**REQUESTS:**
1. For each statement, say yes or no according to whether the control station article agrees with it, and quote the article's deciding words: (a) a control station must compute a fixed result in the best possible time; (b) the challenge in designing a control station lies in how many gigabytes per second it can move rather than how many gigaflops it can sustain; (c) current control stations are extremely flexible.
2. Proceed with the control station article from the point where it stops.

**DOCUMENT SEGMENT:**
....

The Control Station

John Chapin

MIT Laboratory for Computer Science

Introduction

A control station is a tightly integrated system of multiple computers designed to support the human decision-maker in managing complex time-critical situations. Examples of such situations include stock trading, managing a power grid during a storm, producing a live telecast of a major sporting event, and directing the security detail for a presidential campaign event. A control station collects data flows from multiple sources in multiple formats, analyzes, summarizes, correlates, and displays this information to the decision-maker, who then uses the control station to implement and communicate his or her decisions.

This application creates requirements for massive bandwidth, predictable latency, and flexibility that can serve as the stimulus for a broad range of research in computer systems. Research on system support for control stations also has the potential to bring out new synergies among various research areas, particularly hardware architecture, operating systems, compilers and programming languages.

A number of researchers at MIT share this vision of the control station: Anant Agarwal, Saman Amarasinghe, Arvind, John Chapin, Frans Kaashoek, Charles Leiserson, Barbara Liskov, Martin Rinard and Larry Rudolph. This group is jointly responsible for the ideas described here.

Application Requirements

The requirements of control stations are significantly different from those of the scientific, engineering, database and interactive applications that drove the design of current scientific and general-purpose computer systems. Control stations have three primary requirements.

Massive bandwidth

The control station of the future will collect tens or hundreds of video streams, audio streams, discrete time-varying data such as market trades, and continuously updated situational estimates from analysis subsystems. The control station will also manage and search large databases of historical data to support the decision-maker. The challenge in designing such a system is not how many gigaflops it can sustain but how many gigabytes per second it can move between its applications and I/O ports.

Predictable latency

The success of the decision-maker depends critically on his or her response time to situational changes. Therefore the control station must provide predictable latency between the arrival of data on an input port and its display to the decision-maker in whatever analyzed form he or she has requested. Similarly the implementation and communication of the decision-maker's actions out of the system must meet stringent latency goals. This is a significantly different design requirement from that of scientific and interactive applications, in which the system must compute a fixed result in the best possible time. For a control station, the system must compute the best possible result in a fixed amount of time. Therefore the system's performance must be predictable and the load in all hardware and software subsystems must be monitored and exposed to allow the operating system and applications to respond appropriately.

Flexibility

It is important to be able to rapidly change the information processing and automated support provided by a control station. This is true both on short time scales, for example selecting a different mode in the middle of a crisis situation, and on longer time scales, where new capabilities must be added that were not anticipated when the system was built. Unfortunately current control stations are extremely inflexible, because the only way that current system architectures can support the massive bandwidth requirements of a control station is to provide independent paths through the system hardware and software for different data streams, with each path enhanced by custom signal processing hardware and hand-coded software modules to reduce and control latency. Future control stations will require flexibility approaching that of current general-purpose systems despite massive bandwidth and predictable latency requirements.

....

**DATA ENTRIES:**
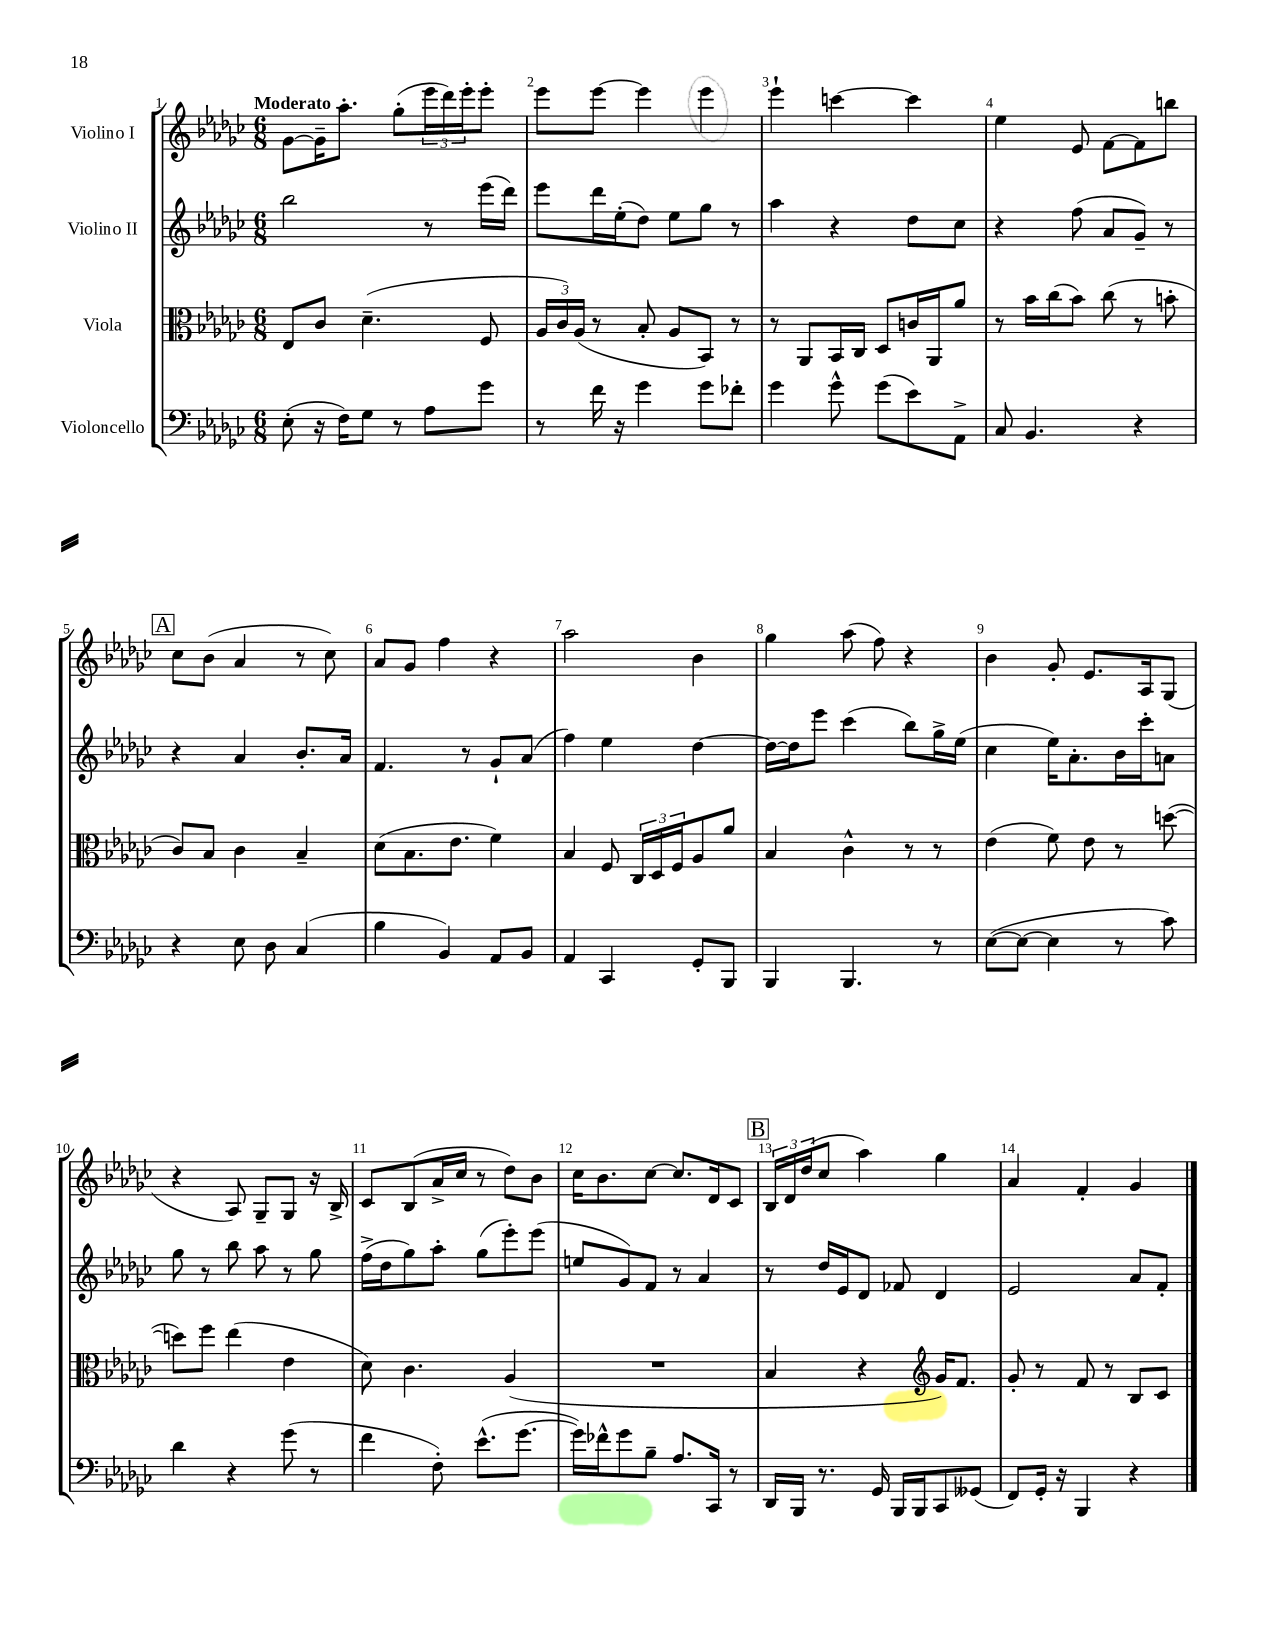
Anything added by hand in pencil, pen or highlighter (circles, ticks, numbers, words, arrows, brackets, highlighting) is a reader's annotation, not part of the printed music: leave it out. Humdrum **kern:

**kern	**kern	**kern	**kern
*staff4	*staff3	*staff2	*staff1
*clefF4	*clefC3	*clefG2	*clefG2
*k[b-e-a-d-g-c-]	*k[b-e-a-d-g-c-]	*k[b-e-a-d-g-c-]	*k[b-e-a-d-g-c-]
*M6/8	*M6/8	*M6/8	*M6/8
(8E-'\	8E-/L	2bb-\	[8g-\L
16r	8c-/J	.	16g-~\]K
16F\LK)	.	.	8.aa-'\J
8G-\J	(4.d-~\	.	.
8r	.	.	(8gg-'\L
8A-\L	.	8r	24eee-\L
.	.	.	24ddd-\)
.	.	.	24eee-'\J
8g-\J	8F/	(16eee-\LL	8eee-'\J
.	.	16ddd-\JJ)	.
=	=	=	=
8r	24A-/LL	8eee-\L	8eee-\L
.	24c-/)	.	.
.	(24A-/JJ	.	.
16f\	8r	16ddd-\L	[8eee-\J
16r	.	(16ee-'\J	.
4g-\	8B-'/	8dd-\J)	4eee-\]
.	8A-/L	8ee-\L	.
8g-\L	8BB-/J)	8gg-\J	4eee-\
8f-'\J	8r	8r	.
=	=	=	=
4g-\	8r	4aa-\	4eee-`\
.	8AA-/L	.	.
8g-^^\	16BB-/L	4r	[4ccc\
.	16C-/JJ	.	.
(8g-\L	8D-/L	.	.
8e-\)	16c/L	8dd-\L	4ccc\]
.	16AA-/J	.	.
8AA-^\J	8a-/J	8cc-\J	.
=	=	=	=
8C-/	8r	4r	4ee-\
4.BB-/	16b-\LL	.	.
.	(16cc-\J	.	.
.	8b-\J)	(8ff\	8e-/
.	(8cc-\	8a-/L	[8f\L
4r	8r	8g-~/J)	8f\]
.	8b'\	8r	8bb\J
=	=	=	=
4r	8c-/L)	4r	8cc-\L
.	8B-/J	.	(8b-\J
8E-\	4c-\	4a-/	4a-/
8D-\	.	.	.
(4C-/	4B-~/	8.b-'/L	8r
.	.	.	8cc-\)
.	.	16a-/Jk	.
=	=	=	=
4B-\	(8d-\L	4.f/	8a-/L
.	8.B-\	.	8g-/J
4BB-/)	.	.	4ff\
.	8.e-\J	.	.
.	.	8r	.
8AA-/L	4f\)	8g-`/L	4r
8BB-/J	.	(8a-/J	.
=	=	=	=
4AA-/	4B-/	4ff\)	2aa-\
4CC-/	8F/	4ee-\	.
.	24C-/LL	.	.
.	24D-/	.	.
.	24F/J	.	.
8GG-'/L	8A-/	[4dd-\	4b-\
8BBB-/J	8a-/J	.	.
=	=	=	=
4BBB-/	4B-/	16dd-\_LL	4gg-\
.	.	16dd-\]J	.
.	.	8eee-\J	.
4.BBB-/	4c-^^\	(4ccc-\	(8aa-\
.	.	.	8ff\)
.	8r	8bb-\L)	4r
8r	8r	16gg-^\L	.
.	.	(16ee-\JJ	.
=	=	=	=
([8E-\L	(4e-\	4cc-\	4b-\
8E-\_J	.	.	.
4E-\]	8f\)	16ee-\LK)	8g-'/
.	.	8.a-'\	.
.	8e-\	.	8.e-/L
8r	8r	16b-\L	.
.	.	16ccc-'\J	16A-/k
8c-\)	([8dd\	8a\J	(8G-/J
=	=	=	=
4d-\	8dd\]L)	8gg-\	4r
.	8ff\J	8r	.
4r	(4ee-\	8bb-\	8A-/)
.	.	8aa-\	8G-~/L
(8g-\	4e-\	8r	8G-/J
8r	.	8gg-\	16r
.	.	.	16B-^/
=	=	=	=
4f\	8d-\)	(16ff^\LL	8c-/L
.	.	16dd-\J	.
.	4.c-\	8gg-\)	(8B-/
8F'\)	.	8aa-'\J	16a-^/L
.	.	.	16cc-/JJ
(8.e-^^\L	.	(8gg-\L	8r
.	(4A-/	8eee-'\)	8dd-\L)
[8.g-\J	.	.	.
.	.	(8eee-\J	8b-\J
=	=	=	=
16g-\]LL)	2.r	8ee/L	16cc-\LK
16f-^^\J	.	.	8.b-\
8g-\	.	8g-/)	.
8B-~\J	.	8f/J	[8cc-\J
8.A-/L	.	8r	8.cc-/]L
.	.	4a-/	.
16CC-/Jk	.	.	16d-/k
8r	.	.	8c-/J
=	=	=	=
16DD-/LL	4B-/	8r	24B-/LL
.	.	.	24d-/
16BBB-/JJ	.	.	.
.	.	.	(24dd-/J
8.r	.	16dd-/LL	8cc-/J
.	.	16e-/J	.
.	4r	8d-/J	4aa-\)
16GG-/	.	.	.
16BBB-/LL	.	8f-/	.
16BBB-/J	.	.	.
*	*clefG2	*	*
8CC-/	16g-/LK)	4d-/	4gg-\
.	8.f/J	.	.
(8GG--/J	.	.	.
=	=	=	=
8FF/L)	8g-'/	2e-/	4a-/
16GG-'/Jk	8r	.	.
16r	.	.	.
4BBB-/	8f/	.	4f'/
.	8r	.	.
4r	8B-/L	8a-/L	4g-/
.	8c-/J	8f'/J	.
==	==	==	==
*-	*-	*-	*-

....

**ANSWER LIST:**
1.
(a) No: "For a control station, the system must compute the best possible result in a fixed amount of time."
(b) Yes: "The challenge in designing such a system is not how many gigaflops it can sustain but how many gigabytes per second it can move between its applications and I/O ports."
(c) No: "Unfortunately current control stations are extremely inflexible"

2.
Summary

Although the requirements to support massive bandwidth, predictable latency, and flexibility are particularly stringent for control stations, similar requirements will occur in a wide class of applications. The expected heavy use of video streams in future applications will create much higher bandwidth demands than present general-purpose systems are optimized to support, while the increasing importance of the Internet stresses the ability of servers to provide low-latency response under high load. In other words, the class of applications that are considered to be general-purpose applications will soon include most of the features of control stations. Therefore mechanisms and approaches developed to improve control stations will have benefits for a broad range of future systems.

Research Challenges

The control station is sufficiently different from current general-purpose applications that it creates the need for innovation at all levels of computer system design.

Hardware architecture

The control station is a data-centric rather than a computation-centric application. To be optimal for this application, the hardware architecture should attempt to maximize utilization of interconnect bandwidth rather than processor cycles. This suggests a general design principle in which processing is moved out into the data stream.

There are many ways to realize this general principle. Staying close to current hardware designs, the machine might support application- specific computation in I/O controllers, cache coherence controllers, memory controllers, or the memory chips themselves. The challenge compared to previous efforts in this direction is to regularize these highly heterogeneous execution environments so they are easier to program and so applications can be made portable, and to virtualize the underlying hardware resources so they can be safely shared by multiple applications. Given the high bandwidth requirements of a control station, it may also be appropriate to provide reconfigurable logic in some of these locations to supplement the embedded processors that are generally slower than the system's main processors.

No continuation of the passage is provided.